Individualized therapy and Bayesian estimator of ganciclovir exposure after oral administration of valganciclovir in pediatric renal transplant patients
Wei Zhao (1,2,3), Véronique Baudouin (3,4), May Fakhoury (1,3), Georges Deschênes (3,4) Evelyne Jacqz-Aigrain (1,2,3)
1. Department of Pediatric Pharmacology and Pharmacogenetics, Hôpital Robert Debré, Assistance Publique - Hôpitaux de Paris, Paris, France 2. Clinical Investigation Center CIC9202, INSERM, Paris, France 3. Université Paris VII, Paris, France 4. Department of Pediatric Nephrology, Assistance Publique - Hôpitaux de Paris, Paris, France
Background: A population pharmacokinetic study of valganciclovir, the prodrug of ganciclovir active against cytomegaloviruses, was previously conducted in pediatric renal transplant patients (referred below as the building group including 22 patients and 164 concentrations). Individualized therapy of valganciclovir was developed based on modeling strategy and validated in the present study.
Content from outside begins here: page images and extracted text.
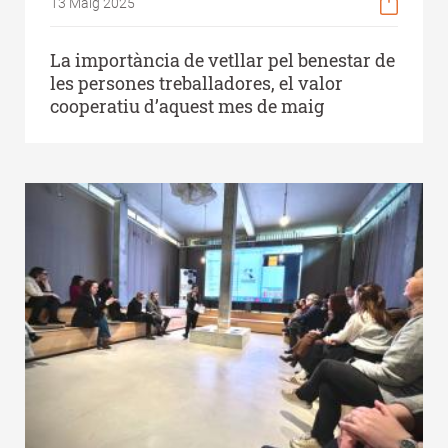
13 Maig 2025
La importància de vetllar pel benestar de
les persones treballadores, el valor
cooperatiu d’aquest mes de maig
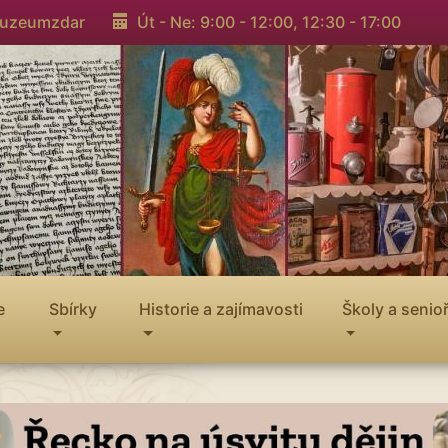
muzeumzdar
Út - Ne: 9:00 - 12:00,
12:30 - 17:00
e
Sbírky
Historie a zajímavosti
Školy a senioř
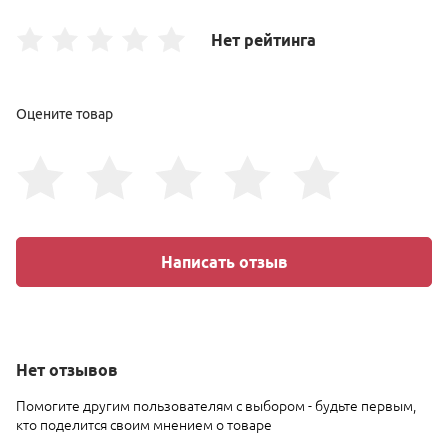
Нет рейтинга
Оцените товар
Написать отзыв
Нет
отзывов
Помогите другим пользователям с выбором - будьте первым,
кто поделится своим мнением о товаре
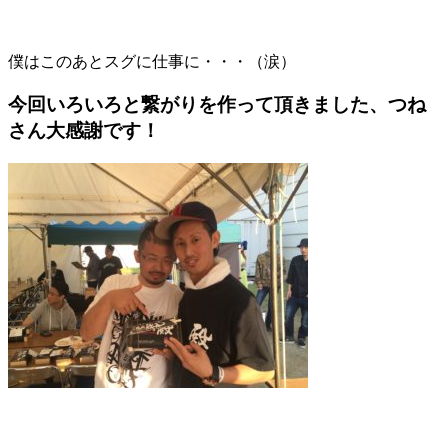
僕はこのあとスグに仕事に・・・（涙）
今回いろいろと繋がりを作って頂きました、つね
さん大感謝です！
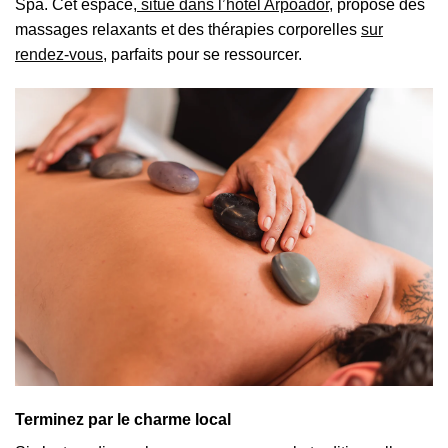
Spa. Cet espace,
situé dans l’hôtel Arpoador,
propose des
massages relaxants et des thérapies corporelles
sur
rendez-vous
, parfaits pour se ressourcer.
Terminez par le charme local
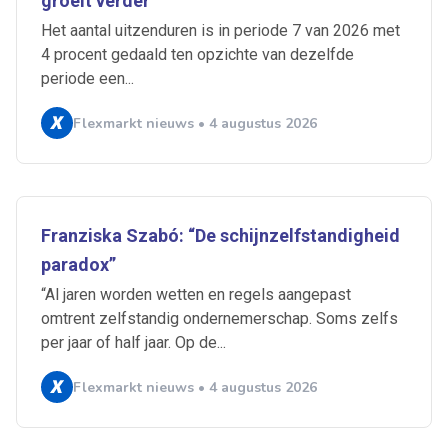
groeit verder
Het aantal uitzenduren is in periode 7 van 2026 met
4 procent gedaald ten opzichte van dezelfde
periode een...
Flexmarkt nieuws • 4 augustus 2026
Franziska Szabó: “De schijnzelfstandigheid
paradox”
“Al jaren worden wetten en regels aangepast
omtrent zelfstandig ondernemerschap. Soms zelfs
per jaar of half jaar. Op de...
Ontvang vacatures direct in
je mailbox
Flexmarkt nieuws • 4 augustus 2026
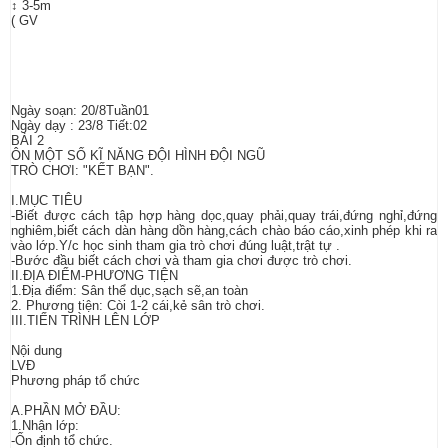
↕ 3-5m
( GV
Ngày soạn: 20/8Tuần01
Ngày dạy : 23/8 Tiết:02
BÀI 2
ÔN MỘT SỐ KĨ NĂNG ĐỘI HÌNH ĐỘI NGŨ
TRÒ CHƠI: "KẾT BẠN".
I.MỤC TIÊU
-Biết được cách tập hợp hàng dọc,quay phải,quay trái,đứng nghỉ,đứng
nghiêm,biết cách dàn hàng dồn hàng,cách chào báo cáo,xinh phép khi ra
vào lớp.Y/c học sinh tham gia trò chơi đúng luật,trật tự .
-Bước đầu biết cách chơi và tham gia chơi được trò chơi.
II.ĐỊA ĐIỂM-PHƯƠNG TIỆN
1.Địa điểm: Sân thể dục,sạch sẽ,an toàn
2. Phương tiện: Còi 1-2 cái,kẻ sân trò chơi.
III.TIẾN TRÌNH LÊN LỚP
Nội dung
LVĐ
Phương pháp tổ chức
A.PHẦN MỞ ĐẦU:
1.Nhận lớp:
-Ốn định tổ chức.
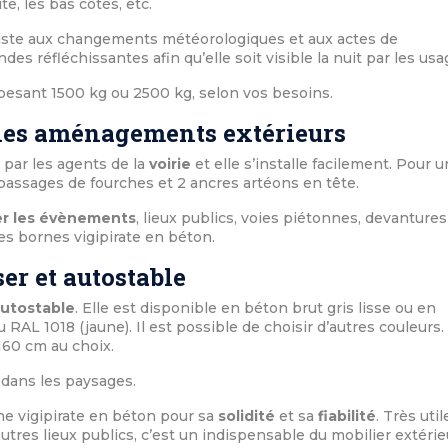
te, les bas côtés, etc.
ésiste aux changements météorologiques et aux actes de
es réfléchissantes afin qu’elle soit visible la nuit par les usa
 pesant 1500 kg ou 2500 kg, selon vos besoins.
 les aménagements extérieurs
par les agents de la
voirie
et elle s’installe facilement. Pour 
passages de fourches et 2 ancres artéons en tête.
er les évènements
, lieux publics, voies piétonnes, devantures
s bornes vigipirate en béton.
ser et autostable
utostable
. Elle est disponible en béton brut gris lisse ou en
AL 1018 (jaune). Il est possible de choisir d’autres couleurs.
160 cm au choix.
 dans les paysages.
e vigipirate en béton pour sa
solidité
et sa
fiabilité
. Très util
autres lieux publics, c’est un indispensable du mobilier extérie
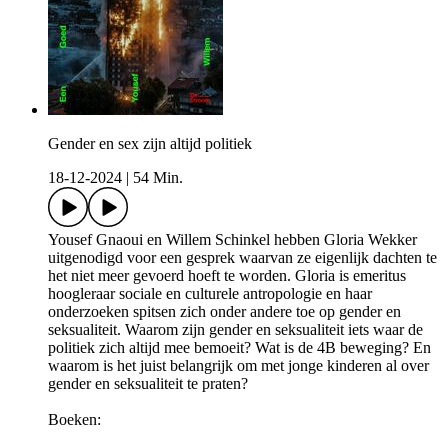
Gender en sex zijn altijd politiek
18-12-2024
|
54 Min.
Yousef Gnaoui en Willem Schinkel hebben Gloria Wekker
uitgenodigd voor een gesprek waarvan ze eigenlijk dachten te
het niet meer gevoerd hoeft te worden. Gloria is emeritus
hoogleraar sociale en culturele antropologie en haar
onderzoeken spitsen zich onder andere toe op gender en
seksualiteit. Waarom zijn gender en seksualiteit iets waar de
politiek zich altijd mee bemoeit? Wat is de 4B beweging? En
waarom is het juist belangrijk om met jonge kinderen al over
gender en seksualiteit te praten?
Boeken:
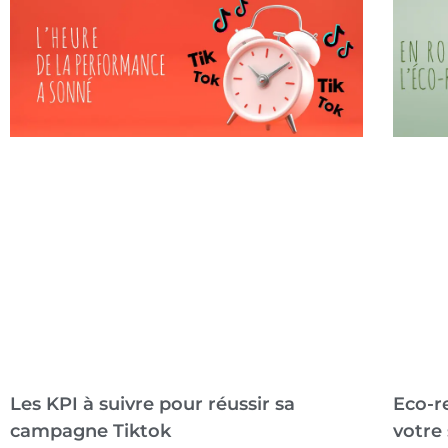
Les KPI à suivre pour réussir sa
Eco-re
campagne Tiktok
votre 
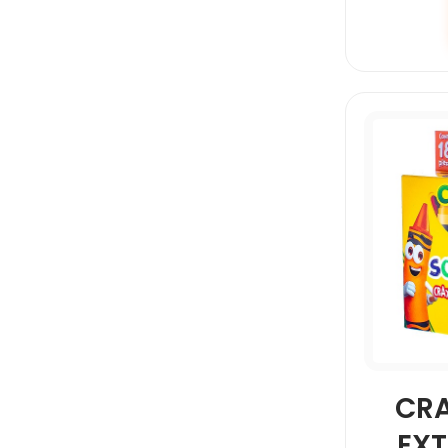
CR
EX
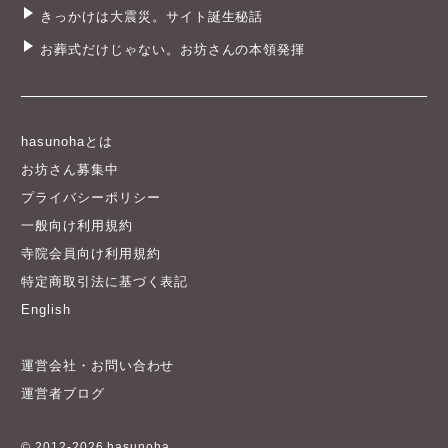
きっかけは大震災。サイト誕生秘話
お葬式だけじゃない。お坊さんの本領発揮
hasunohaとは
お坊さん募集中
プライバシーポリシー
一般向け利用規約
寺院会員向け利用規約
特定商取引法に基づく表記
English
運営会社・お問い合わせ
運営者ブログ
© 2012-2026 hasunoha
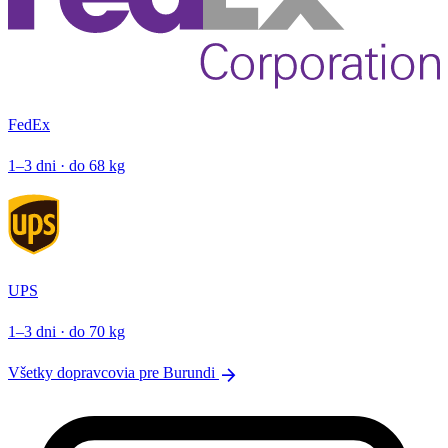
FedEx
1–3 dni · do 68 kg
UPS
1–3 dni · do 70 kg
arrow_forward
Všetky dopravcovia pre Burundi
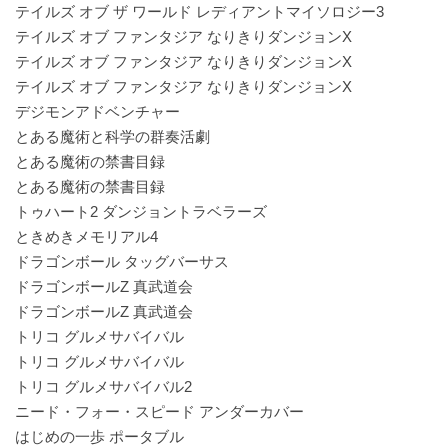
テイルズ オブ ザ ワールド レディアントマイソロジー3
テイルズ オブ ファンタジア なりきりダンジョンX
テイルズ オブ ファンタジア なりきりダンジョンX
テイルズ オブ ファンタジア なりきりダンジョンX
デジモンアドベンチャー
とある魔術と科学の群奏活劇
とある魔術の禁書目録
とある魔術の禁書目録
トゥハート2 ダンジョントラベラーズ
ときめきメモリアル4
ドラゴンボール タッグバーサス
ドラゴンボールZ 真武道会
ドラゴンボールZ 真武道会
トリコ グルメサバイバル
トリコ グルメサバイバル
トリコ グルメサバイバル2
ニード・フォー・スピード アンダーカバー
はじめの一歩 ポータブル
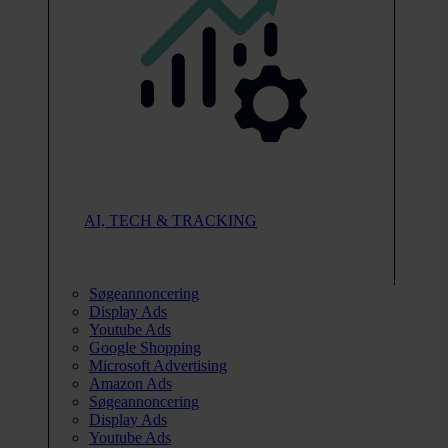
AI, TECH & TRACKING
Søgeannoncering
Display Ads
Youtube Ads
Google Shopping
Microsoft Advertising
Amazon Ads
Søgeannoncering
Display Ads
Youtube Ads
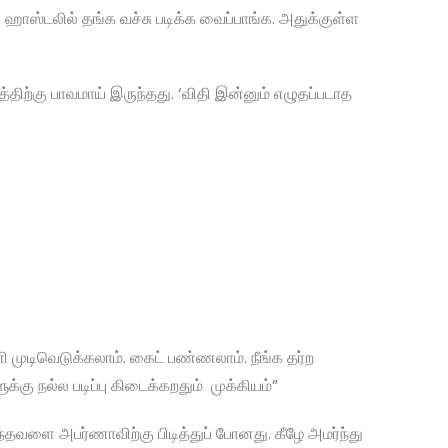
க ஹாஸ்டலில் தங்க வச்சு படிக்க வைப்பாங்க. அதுக்குள்ள
்திற்கு பாவமாய் இருந்தது. ‘விதி இன்னும் எழுதப்படாத
ி முடிவெடுக்கலாம். கைட் பண்ணலாம். நீங்க தர்ற
்கு நல்ல படிப்பு கிடைக்கறதும் முக்கியம்”
ருந்தவளை அபர்ணாவிற்கு பிடித்துப் போனது. கீழே அமர்ந்து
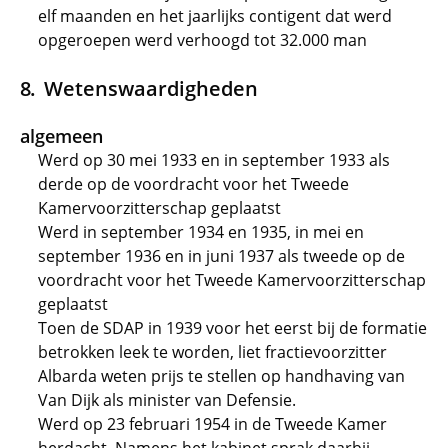
elf maanden en het jaarlijks contigent dat werd
opgeroepen werd verhoogd tot 32.000 man
Wetenswaardigheden
algemeen
Werd op 30 mei 1933 en in september 1933 als
derde op de voordracht voor het Tweede
Kamervoorzitterschap geplaatst
Werd in september 1934 en 1935, in mei en
september 1936 en in juni 1937 als tweede op de
voordracht voor het Tweede Kamervoorzitterschap
geplaatst
Toen de SDAP in 1939 voor het eerst bij de formatie
betrokken leek te worden, liet fractievoorzitter
Albarda weten prijs te stellen op handhaving van
Van Dijk als minister van Defensie.
Werd op 23 februari 1954 in de Tweede Kamer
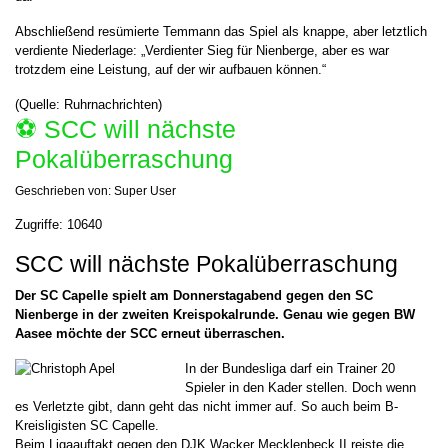
Abschließend resümierte Temmann das Spiel als knappe, aber letztlich
verdiente Niederlage: „Verdienter Sieg für Nienberge, aber es war
trotzdem eine Leistung, auf der wir aufbauen können.“
(Quelle: Ruhrnachrichten)
⚽️ SCC will nächste
Pokalüberraschung
Geschrieben von:
Super User
Zugriffe: 10640
SCC will nächste Pokalüberraschung
Der SC Capelle spielt am Donnerstagabend gegen den SC
Nienberge in der zweiten Kreispokalrunde. Genau wie gegen BW
Aasee möchte der SCC erneut überraschen.
In der Bundesliga darf ein Trainer 20
Spieler in den Kader stellen. Doch wenn
es Verletzte gibt, dann geht das nicht immer auf. So auch beim B-
Kreisligisten SC Capelle.
Beim Ligaauftakt gegen den DJK Wacker Mecklenbeck II reiste die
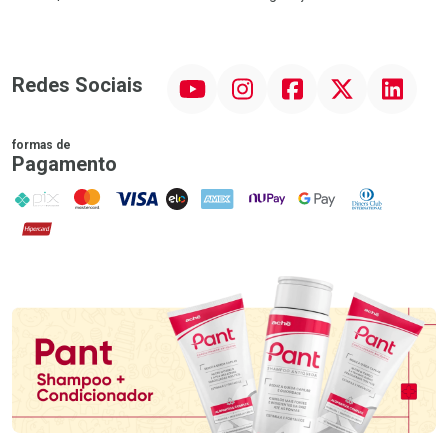
YouTube
Instagram
Facebook
Twitter
Linkedin
Redes Sociais
formas de
Pagamento
PIX
MasterCard
VISA
ELO
AMEX
NuPay
Google Pay
Diners Club
Hipercard
Promoção em Destaque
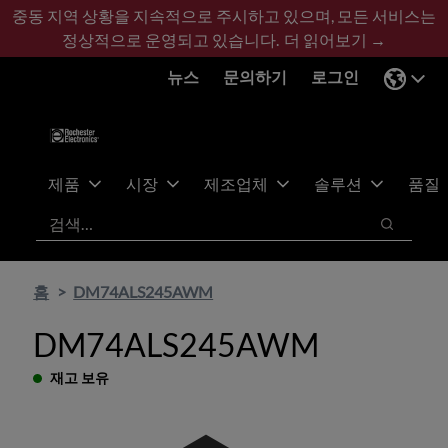
기
바
중동 지역 상황을 지속적으로 주시하고 있으며, 모든 서비스는
본
닥
정상적으로 운영되고 있습니다.
더 읽어보기 →
콘
글
뉴스
문의하기
로그인
텐
로
츠
건
건
너
너
뛰
뛰
기
제품
시장
제조업체
솔루션
품질
기
검색
검색
홈
DM74ALS245AWM
DM74ALS245AWM
재고 보유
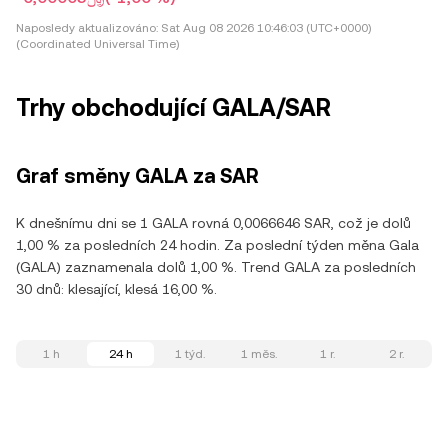
Naposledy aktualizováno:
Sat Aug 08 2026 10:46:03 (UTC+0000)
(Coordinated Universal Time)
Trhy obchodující GALA/SAR
Graf směny GALA za SAR
K dnešnímu dni se 1 GALA rovná 0,0066646 SAR, což je dolů
1,00 % za posledních 24 hodin. Za poslední týden měna Gala
(GALA) zaznamenala dolů 1,00 %. Trend GALA za posledních
30 dnů: klesající, klesá 16,00 %.
1 h
24 h
1 týd.
1 měs.
1 r.
2 r.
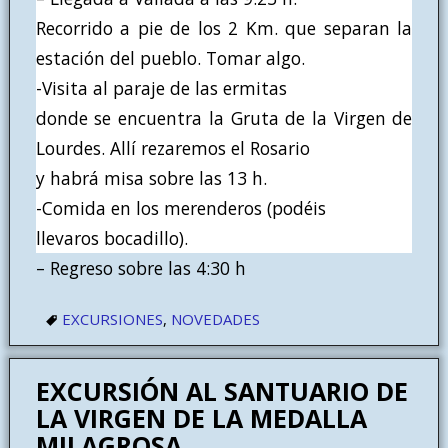
Recorrido a pie de los 2 Km. que separan la
estación del pueblo. Tomar algo.
-Visita al paraje de las ermitas
donde se encuentra la Gruta de la Virgen de
Lourdes. Allí rezaremos el Rosario
y habrá misa sobre las 13 h.
-Comida en los merenderos (podéis
llevaros bocadillo).
– Regreso sobre las 4:30 h
EXCURSIONES
,
NOVEDADES
EXCURSIÓN AL SANTUARIO DE
LA VIRGEN DE LA MEDALLA
MILAGROSA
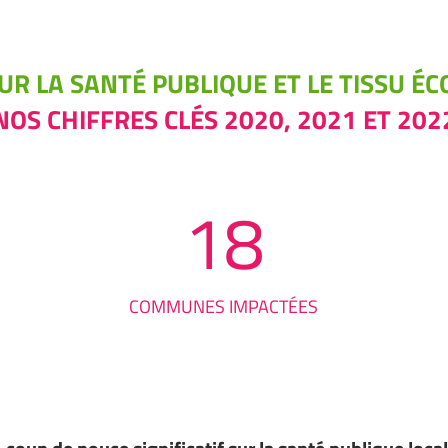
UR LA SANTÉ PUBLIQUE ET LE TISSU É
NOS CHIFFRES CLÉS 2020, 2021 ET 202
18
COMMUNES IMPACTÉES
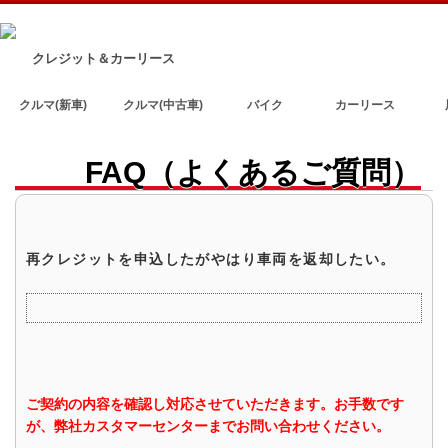
クレジット＆カーリース
クルマ(新車)
クルマ(中古車)
バイク
カーリース
FAQ（よくあるご質問）
再クレジットを申込したがやはり車両を返却したい。
ご契約の内容を確認し対応させていただきます。お手数です
が、弊社カスタマーセンターまでお問い合わせください。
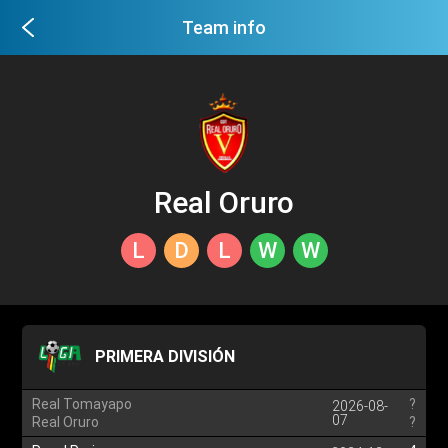
Team info
Real Oruro
L
D
L
W
W
PRIMERA DIVISIÓN
Real Tomayapo
?
2026-08-
07
Real Oruro
?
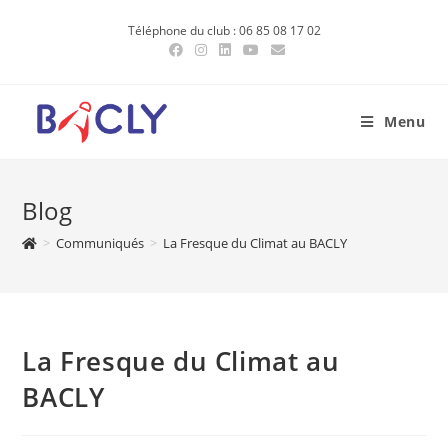
Skip
Téléphone du club : 06 85 08 17 02
to
content
Menu
Blog
>
Communiqués
>
La Fresque du Climat au BACLY
La Fresque du Climat au
BACLY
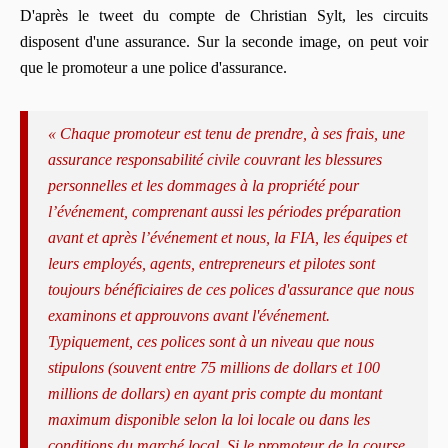
D'après le tweet du compte de Christian Sylt, les circuits
disposent d'une assurance. Sur la seconde image, on peut voir
que le promoteur a une police d'assurance.
« Chaque promoteur est tenu de prendre, à ses frais, une
assurance responsabilité civile couvrant les blessures
personnelles et les dommages à la propriété pour
l’événement, comprenant aussi les périodes préparation
avant et après l’événement et nous, la FIA, les équipes et
leurs employés, agents, entrepreneurs et pilotes sont
toujours bénéficiaires de ces polices d'assurance que nous
examinons et approuvons avant l'événement.
Typiquement, ces polices sont à un niveau que nous
stipulons (souvent entre 75 millions de dollars et 100
millions de dollars) en ayant pris compte du montant
maximum disponible selon la loi locale ou dans les
conditions du marché local. Si le promoteur de la course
Methods: The Bayesian estimator of valganciclovir exposure was obtained from the population pharmacokinetic parameters of the model building group. External validation was performed in an independent validation group, which consists of pharmacokinetic profiles from 15 patients (7 samples per patient).
Results: The target area under the curve (AUC0-24) of 40 to 50μg•h/mL is recommended in both adult and pediatric organ transplant patients. The current pediatric dosage regimen (Pediatric Dose (mg) = 7 x BSA x Creatinine clearance) does not always allow to reach the target but may be associated with either under or overdosing, even when taking into account identified covariates such as creatinine clearance and body surface area, The individual observed concentrations were well predicted by the model in the validation group. The Bayesian estimator of exposure using T0, T2 and T4 gave the best prediction of individual AUC. Mean prediction error was 0.1% [95%CI -4.1% to 4.0%] and mean prediction precision was less than 21.3%. Bland and Altman analysis showed that the average difference between measured and estimated AUCs was -0.27µg*h-1ml-1 (range -8.9 to 9.0µg*h-1ml-1).
Conclusion: AUC based dosage adaptation was necessary to optimize individual therapy in paediatric renal transplanted patients as variability is high. The Bayesian estimator of valganciclovir exposure, using three concentrations measured just before (T0) and 2 and 4 hours after drug intake was validated in the present study and can be used to accurately predict individual AUC. It will be useful to individualize valganciclovir therapy in pediatric renal transplant patients.
Zhao W, Baudouin V, Zhang D, Deschênes G, Le Guellec C, Jacqz-Aigrain E.Population pharmacokinetics of ganciclovir following administration of valganciclovir in paediatric renal transplant patients.Clin Pharmacokinet. 2009;48(5):321-8.